— CHECK YOUR UNDERSTANDING —
1. In the Wall Street passage, by how much were Slack shares surging over their reference price in early afternoon trading?
2. Reproduce everything in the Wall Street passage from "After the leading" down to "quarter and beyond.".
3. Write what comes next in the Wall Street passage about Joe Biden, picking up after its last sentence.

— DOCUMENT EXTRACT —
• • • • • • •
Like any other stock, Wall Street is looking for a winner it can own

Traders gather around a post as they wait for shares of Slack to start trading at the New York Stock Exchange (NYSE), June 20, 2019 in New York City. The workplace messaging app Slack will list on the New York Stock Exchange this morning. Shares of Slack were surging more than 60 percent over its reference price in early afternoon trading. (Photo: Drew Angerer/Getty Images)

Traders gather around a post as they wait for shares of Slack to start trading at the New York Stock Exchange (NYSE), June 20, 2019 in New York City. The workplace messaging app Slack will list on the New York Stock Exchange this morning. Shares of Slack were surging more than 60 percent over its reference price in early afternoon trading. (Photo: Drew Angerer/Getty Images)

Investors are pondering where to put their money this week after the sudden decline in the assessed value of presidential candidate Joe Biden.

On Wall Street and in other corporate quarters where financiers were heavily invested in Biden, hopes have eroded in recent days amid reduced investor confidence. Some prominent donors began to openly question the wisdom of devoting more capital to the national marketing campaign for the former vice president.

After the leading blue chip closed sharply lower at the end of last week, even declaring “my time is up,” many top investors felt overexposed and looked for shelter. Gathering new topline data and considering several prospectuses that had been previously submitted, investors are now reassessing assets and liabilities as well as potential growth in market share during the next quarter and beyond.

"Overall, market conditions have abruptly changed, in the midst of fierce competition for big-investor dollars."
• • • • • • •
— PROVIDED INFORMATION —
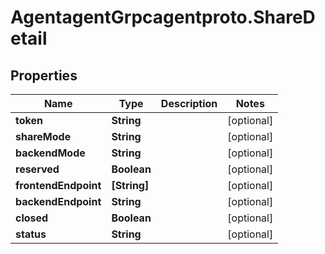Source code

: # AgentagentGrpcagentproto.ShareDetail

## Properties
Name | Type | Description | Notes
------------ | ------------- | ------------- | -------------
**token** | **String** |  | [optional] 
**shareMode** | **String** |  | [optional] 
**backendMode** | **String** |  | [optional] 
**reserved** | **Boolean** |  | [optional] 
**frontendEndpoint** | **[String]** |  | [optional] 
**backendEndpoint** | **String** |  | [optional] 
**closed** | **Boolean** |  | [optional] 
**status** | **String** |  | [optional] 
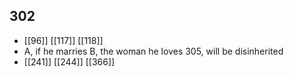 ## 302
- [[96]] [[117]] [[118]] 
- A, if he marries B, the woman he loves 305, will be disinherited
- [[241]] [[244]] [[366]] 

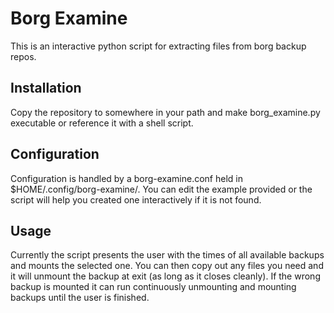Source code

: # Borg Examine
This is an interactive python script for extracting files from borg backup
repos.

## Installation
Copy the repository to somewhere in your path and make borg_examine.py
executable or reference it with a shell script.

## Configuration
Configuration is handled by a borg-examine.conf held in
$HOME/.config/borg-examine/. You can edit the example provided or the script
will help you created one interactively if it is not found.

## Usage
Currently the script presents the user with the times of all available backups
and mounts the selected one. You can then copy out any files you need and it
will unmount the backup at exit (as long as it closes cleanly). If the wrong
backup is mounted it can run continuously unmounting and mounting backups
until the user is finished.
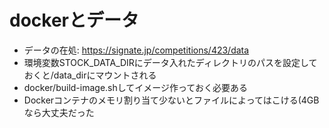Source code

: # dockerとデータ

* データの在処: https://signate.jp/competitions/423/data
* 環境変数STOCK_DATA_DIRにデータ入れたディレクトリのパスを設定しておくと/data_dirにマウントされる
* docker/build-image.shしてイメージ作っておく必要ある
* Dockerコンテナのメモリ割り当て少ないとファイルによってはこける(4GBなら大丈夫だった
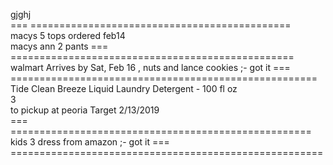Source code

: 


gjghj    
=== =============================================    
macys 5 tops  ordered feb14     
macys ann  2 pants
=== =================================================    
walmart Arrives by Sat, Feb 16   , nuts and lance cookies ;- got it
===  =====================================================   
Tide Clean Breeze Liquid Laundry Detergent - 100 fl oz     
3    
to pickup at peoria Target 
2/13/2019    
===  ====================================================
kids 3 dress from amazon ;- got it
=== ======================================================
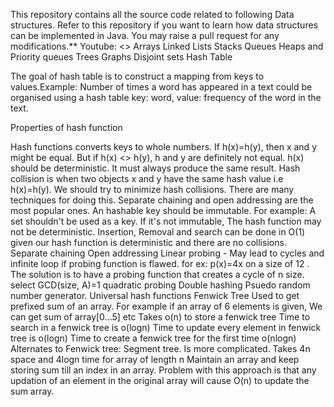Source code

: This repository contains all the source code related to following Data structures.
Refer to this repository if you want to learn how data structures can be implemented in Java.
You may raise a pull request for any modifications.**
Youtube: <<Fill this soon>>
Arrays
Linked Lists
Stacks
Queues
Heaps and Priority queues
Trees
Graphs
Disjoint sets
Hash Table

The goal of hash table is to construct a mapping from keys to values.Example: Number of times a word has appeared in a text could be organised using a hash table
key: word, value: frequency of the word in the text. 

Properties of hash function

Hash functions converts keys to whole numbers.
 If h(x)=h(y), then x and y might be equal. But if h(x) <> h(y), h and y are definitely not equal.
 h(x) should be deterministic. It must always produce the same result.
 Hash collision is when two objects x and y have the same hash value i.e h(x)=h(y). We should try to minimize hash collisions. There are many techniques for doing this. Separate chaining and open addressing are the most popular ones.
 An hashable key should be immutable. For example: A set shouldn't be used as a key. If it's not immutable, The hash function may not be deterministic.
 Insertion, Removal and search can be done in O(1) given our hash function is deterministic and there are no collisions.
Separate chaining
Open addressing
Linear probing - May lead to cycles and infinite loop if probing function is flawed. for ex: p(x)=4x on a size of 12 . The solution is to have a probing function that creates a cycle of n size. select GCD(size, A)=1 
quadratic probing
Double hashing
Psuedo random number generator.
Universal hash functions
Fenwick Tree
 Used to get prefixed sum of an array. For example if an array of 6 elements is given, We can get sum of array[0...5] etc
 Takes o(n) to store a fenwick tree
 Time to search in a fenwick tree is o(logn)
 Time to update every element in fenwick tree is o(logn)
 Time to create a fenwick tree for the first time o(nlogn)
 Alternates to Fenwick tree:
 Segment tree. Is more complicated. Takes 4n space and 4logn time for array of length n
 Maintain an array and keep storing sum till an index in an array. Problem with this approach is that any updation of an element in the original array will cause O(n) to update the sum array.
• • • • • • •
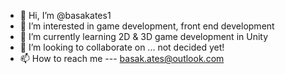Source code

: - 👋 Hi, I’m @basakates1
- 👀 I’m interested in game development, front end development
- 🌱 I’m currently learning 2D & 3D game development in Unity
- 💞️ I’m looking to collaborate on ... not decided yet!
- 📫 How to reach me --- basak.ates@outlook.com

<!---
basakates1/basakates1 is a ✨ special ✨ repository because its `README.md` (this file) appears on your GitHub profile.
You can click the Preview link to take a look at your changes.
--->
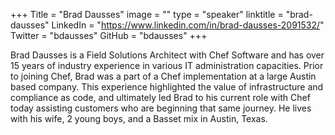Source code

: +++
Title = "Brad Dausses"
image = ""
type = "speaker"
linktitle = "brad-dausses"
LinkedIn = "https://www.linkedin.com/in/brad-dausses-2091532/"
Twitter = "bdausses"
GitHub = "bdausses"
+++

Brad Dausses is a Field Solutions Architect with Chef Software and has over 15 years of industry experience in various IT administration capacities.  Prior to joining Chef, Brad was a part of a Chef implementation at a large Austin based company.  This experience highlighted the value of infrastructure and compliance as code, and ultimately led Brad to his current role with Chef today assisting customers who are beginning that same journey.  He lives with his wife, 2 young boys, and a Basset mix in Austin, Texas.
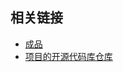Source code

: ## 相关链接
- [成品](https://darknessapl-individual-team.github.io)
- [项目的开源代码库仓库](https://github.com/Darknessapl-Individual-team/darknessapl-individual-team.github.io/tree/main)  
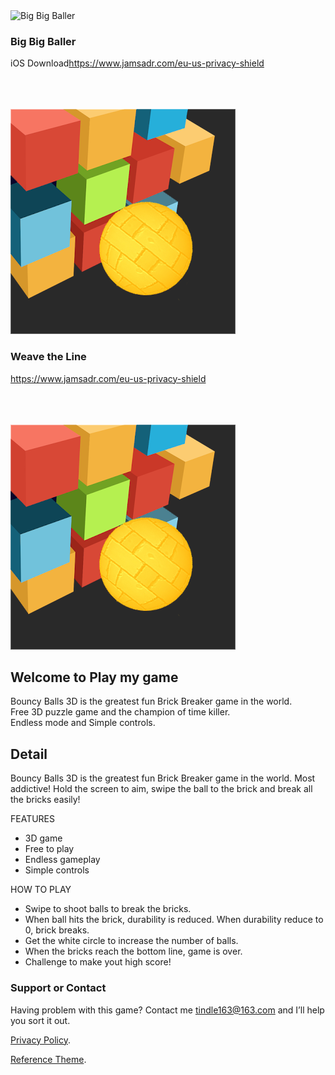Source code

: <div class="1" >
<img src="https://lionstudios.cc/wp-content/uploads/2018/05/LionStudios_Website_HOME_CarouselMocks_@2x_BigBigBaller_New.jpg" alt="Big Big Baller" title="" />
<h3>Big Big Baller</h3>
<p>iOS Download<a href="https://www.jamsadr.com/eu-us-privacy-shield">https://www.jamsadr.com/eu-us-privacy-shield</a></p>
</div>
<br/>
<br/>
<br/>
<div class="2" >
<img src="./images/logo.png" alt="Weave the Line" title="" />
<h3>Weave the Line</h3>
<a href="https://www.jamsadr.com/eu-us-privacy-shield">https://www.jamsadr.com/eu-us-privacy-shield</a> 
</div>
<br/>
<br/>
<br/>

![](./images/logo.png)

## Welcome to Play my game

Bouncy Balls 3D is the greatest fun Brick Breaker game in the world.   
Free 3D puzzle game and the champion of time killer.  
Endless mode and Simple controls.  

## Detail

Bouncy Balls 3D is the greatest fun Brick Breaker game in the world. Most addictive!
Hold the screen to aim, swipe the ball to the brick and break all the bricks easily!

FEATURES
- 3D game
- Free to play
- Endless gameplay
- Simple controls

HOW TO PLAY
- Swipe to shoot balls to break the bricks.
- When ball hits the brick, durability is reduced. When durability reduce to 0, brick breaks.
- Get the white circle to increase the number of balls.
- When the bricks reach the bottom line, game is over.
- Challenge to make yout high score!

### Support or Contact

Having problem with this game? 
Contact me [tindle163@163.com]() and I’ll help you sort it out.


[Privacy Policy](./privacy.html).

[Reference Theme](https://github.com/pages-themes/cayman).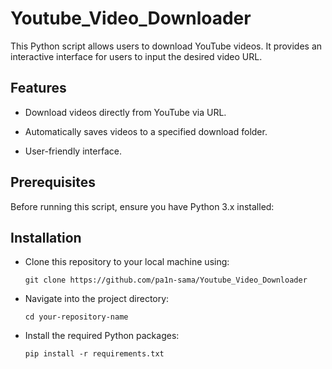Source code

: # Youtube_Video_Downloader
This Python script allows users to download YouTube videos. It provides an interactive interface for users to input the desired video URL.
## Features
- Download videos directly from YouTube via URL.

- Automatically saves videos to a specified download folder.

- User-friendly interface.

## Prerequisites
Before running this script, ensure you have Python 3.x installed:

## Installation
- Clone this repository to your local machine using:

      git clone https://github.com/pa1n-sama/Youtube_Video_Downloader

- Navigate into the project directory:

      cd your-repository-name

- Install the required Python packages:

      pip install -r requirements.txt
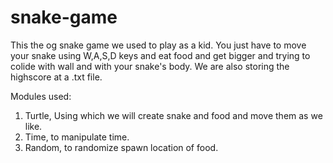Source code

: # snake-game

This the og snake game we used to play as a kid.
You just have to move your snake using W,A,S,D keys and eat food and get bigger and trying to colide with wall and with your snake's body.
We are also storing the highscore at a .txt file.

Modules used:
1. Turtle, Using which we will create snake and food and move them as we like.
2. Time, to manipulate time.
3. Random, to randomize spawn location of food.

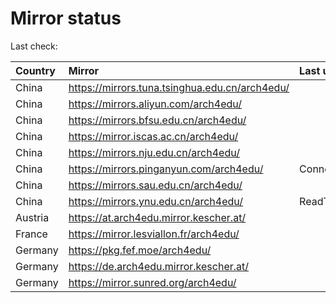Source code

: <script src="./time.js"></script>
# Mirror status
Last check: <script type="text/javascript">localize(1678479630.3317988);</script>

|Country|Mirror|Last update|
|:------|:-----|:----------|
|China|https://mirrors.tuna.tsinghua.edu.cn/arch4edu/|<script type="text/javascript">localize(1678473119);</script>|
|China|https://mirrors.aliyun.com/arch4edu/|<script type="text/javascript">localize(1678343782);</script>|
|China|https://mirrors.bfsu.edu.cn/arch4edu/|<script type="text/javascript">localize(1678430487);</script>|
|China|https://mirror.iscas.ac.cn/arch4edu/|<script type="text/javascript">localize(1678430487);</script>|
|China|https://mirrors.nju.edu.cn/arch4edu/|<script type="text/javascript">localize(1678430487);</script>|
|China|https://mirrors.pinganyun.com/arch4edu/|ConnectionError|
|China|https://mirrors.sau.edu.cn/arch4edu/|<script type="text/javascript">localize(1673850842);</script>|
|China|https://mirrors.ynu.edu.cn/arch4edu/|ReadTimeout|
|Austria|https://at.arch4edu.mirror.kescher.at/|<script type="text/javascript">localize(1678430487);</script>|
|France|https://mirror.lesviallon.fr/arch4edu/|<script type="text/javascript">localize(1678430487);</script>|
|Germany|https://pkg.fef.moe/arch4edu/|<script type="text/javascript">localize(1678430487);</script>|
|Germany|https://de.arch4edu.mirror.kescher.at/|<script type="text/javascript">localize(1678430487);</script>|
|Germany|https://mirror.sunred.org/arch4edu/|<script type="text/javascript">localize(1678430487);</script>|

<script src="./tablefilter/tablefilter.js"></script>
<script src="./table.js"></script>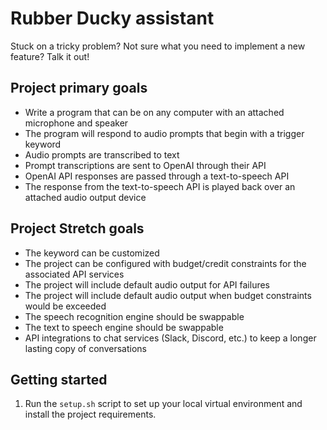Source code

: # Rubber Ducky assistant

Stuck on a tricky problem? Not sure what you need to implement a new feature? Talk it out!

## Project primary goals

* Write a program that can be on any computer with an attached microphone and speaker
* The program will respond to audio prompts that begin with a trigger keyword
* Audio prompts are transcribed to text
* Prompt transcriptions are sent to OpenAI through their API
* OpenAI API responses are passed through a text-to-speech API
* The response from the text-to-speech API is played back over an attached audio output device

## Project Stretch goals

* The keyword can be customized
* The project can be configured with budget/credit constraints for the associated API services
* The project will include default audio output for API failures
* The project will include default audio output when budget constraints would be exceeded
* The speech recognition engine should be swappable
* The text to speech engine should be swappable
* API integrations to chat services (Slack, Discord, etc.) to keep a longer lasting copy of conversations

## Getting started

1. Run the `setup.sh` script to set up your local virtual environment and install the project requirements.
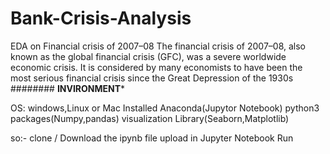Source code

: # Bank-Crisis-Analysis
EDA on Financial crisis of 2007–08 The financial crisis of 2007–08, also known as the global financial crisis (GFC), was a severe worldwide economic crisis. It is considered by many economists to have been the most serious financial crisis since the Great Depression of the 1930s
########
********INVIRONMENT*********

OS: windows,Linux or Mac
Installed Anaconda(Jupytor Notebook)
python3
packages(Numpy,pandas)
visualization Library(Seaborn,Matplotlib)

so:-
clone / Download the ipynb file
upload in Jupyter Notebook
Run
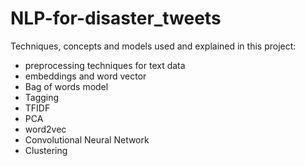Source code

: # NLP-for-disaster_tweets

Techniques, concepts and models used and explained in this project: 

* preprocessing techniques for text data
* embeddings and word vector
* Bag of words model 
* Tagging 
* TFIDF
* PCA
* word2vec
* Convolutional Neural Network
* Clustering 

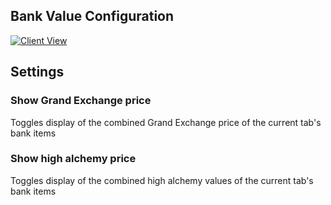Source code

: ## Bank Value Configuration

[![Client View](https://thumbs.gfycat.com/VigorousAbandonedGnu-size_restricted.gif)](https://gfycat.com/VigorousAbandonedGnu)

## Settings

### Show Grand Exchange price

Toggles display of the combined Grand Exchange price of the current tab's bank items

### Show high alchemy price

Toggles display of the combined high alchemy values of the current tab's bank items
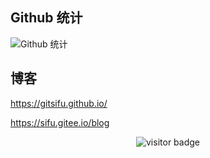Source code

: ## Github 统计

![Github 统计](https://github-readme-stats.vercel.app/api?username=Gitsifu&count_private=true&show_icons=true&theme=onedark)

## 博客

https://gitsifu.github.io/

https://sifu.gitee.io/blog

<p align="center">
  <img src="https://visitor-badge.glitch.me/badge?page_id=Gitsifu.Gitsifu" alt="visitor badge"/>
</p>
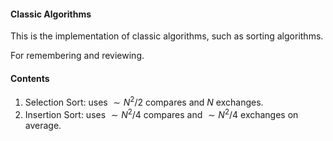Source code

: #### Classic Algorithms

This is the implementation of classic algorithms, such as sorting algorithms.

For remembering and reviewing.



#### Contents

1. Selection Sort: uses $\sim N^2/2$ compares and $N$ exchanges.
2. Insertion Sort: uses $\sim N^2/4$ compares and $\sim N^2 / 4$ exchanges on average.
• • • • • • •
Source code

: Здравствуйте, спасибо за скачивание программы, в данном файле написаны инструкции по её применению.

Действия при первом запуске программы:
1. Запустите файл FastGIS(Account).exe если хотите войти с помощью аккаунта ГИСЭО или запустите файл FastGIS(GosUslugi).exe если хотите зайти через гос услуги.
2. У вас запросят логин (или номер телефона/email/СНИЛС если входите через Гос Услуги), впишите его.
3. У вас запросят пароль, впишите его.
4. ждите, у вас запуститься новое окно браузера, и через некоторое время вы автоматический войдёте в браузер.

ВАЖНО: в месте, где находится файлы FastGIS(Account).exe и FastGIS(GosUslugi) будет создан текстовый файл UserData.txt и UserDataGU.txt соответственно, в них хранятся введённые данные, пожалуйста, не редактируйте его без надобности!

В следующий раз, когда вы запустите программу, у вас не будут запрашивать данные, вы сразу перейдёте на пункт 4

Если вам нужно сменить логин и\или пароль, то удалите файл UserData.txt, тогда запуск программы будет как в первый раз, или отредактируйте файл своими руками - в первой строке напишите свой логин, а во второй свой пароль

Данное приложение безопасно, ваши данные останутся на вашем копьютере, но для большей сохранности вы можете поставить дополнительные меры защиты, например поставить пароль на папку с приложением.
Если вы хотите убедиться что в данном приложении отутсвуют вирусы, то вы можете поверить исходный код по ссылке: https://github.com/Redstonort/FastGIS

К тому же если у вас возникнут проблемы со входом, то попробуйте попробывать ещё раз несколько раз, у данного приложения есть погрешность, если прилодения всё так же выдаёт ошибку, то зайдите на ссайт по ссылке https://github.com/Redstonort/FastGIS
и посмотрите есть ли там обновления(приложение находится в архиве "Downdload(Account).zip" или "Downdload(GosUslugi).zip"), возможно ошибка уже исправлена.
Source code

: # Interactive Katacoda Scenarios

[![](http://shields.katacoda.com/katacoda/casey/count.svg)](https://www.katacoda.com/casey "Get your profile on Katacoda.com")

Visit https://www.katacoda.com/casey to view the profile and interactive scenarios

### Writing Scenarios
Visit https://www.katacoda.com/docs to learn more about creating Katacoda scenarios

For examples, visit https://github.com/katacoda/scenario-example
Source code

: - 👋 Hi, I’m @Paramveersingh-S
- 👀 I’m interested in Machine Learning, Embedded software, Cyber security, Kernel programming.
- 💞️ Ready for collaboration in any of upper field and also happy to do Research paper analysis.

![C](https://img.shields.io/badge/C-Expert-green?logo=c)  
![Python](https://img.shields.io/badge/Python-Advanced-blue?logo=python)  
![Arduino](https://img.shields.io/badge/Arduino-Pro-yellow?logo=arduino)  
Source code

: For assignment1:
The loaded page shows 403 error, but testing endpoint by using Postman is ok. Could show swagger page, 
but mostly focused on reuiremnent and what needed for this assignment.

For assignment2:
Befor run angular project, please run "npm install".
• • • • • • •
— ANSWERS TO THE TASKS —
1. More than 60 percent.

2.
After the leading blue chip closed sharply lower at the end of last week, even declaring “my time is up,” many top investors felt overexposed and looked for shelter. Gathering new topline data and considering several prospectuses that had been previously submitted, investors are now reassessing assets and liabilities as well as potential growth in market share during the next quarter and beyond.

3.
Venture capitalists, hedge fund managers, powerful CEOs and other wealthy individuals—sensing a political emergency that may require swift and decisive action—are moving to widen financing spigots for Kamala Harris. With contingency planning, there is elevated interest in Pete Buttigieg. One previously hot startup, Beto O’Rourke, is now considered to be too underperforming to warrant reinvestment.

The overarching goals are to quickly shore up capitalization of aligned political products and to implement sustained brand enhancement. While great appreciation remains for Biden’s nearly five decades of massive financial benefits to investors, some have concluded that he is now unreliable in view of current political turbulence.

Yet Biden is hardly in penny-stock territory. Many rich investors remain bullish on the former vice president. Politico reported Sunday that “sources say Biden walked away with a $1 million haul after two fund-raisers in San Francisco alone this weekend.” One of those gatherings drew about 200 wealthy guests to the backyard of a former Twitter vice president for global media, Katie Jacobs Stanton.

But an erstwhile Biden fundraiser, Tom McInerney, didn’t show up at the Stanton poolside event, even though he was listed on the invitation. McInerney, who was a member of Biden’s national finance committee, said he notified the Biden campaign on June 20 that he would no longer fundraise for it, citing the candidate’s recent fond comments about segregationist senators. (Actually, Biden had been on the record for many years with such warm reminiscences. And in a report first published on April 11, CNN had exposed Biden’s letters to racist senators in 1977 and 1978, seeking support for his legislation against school busing for desegregation.)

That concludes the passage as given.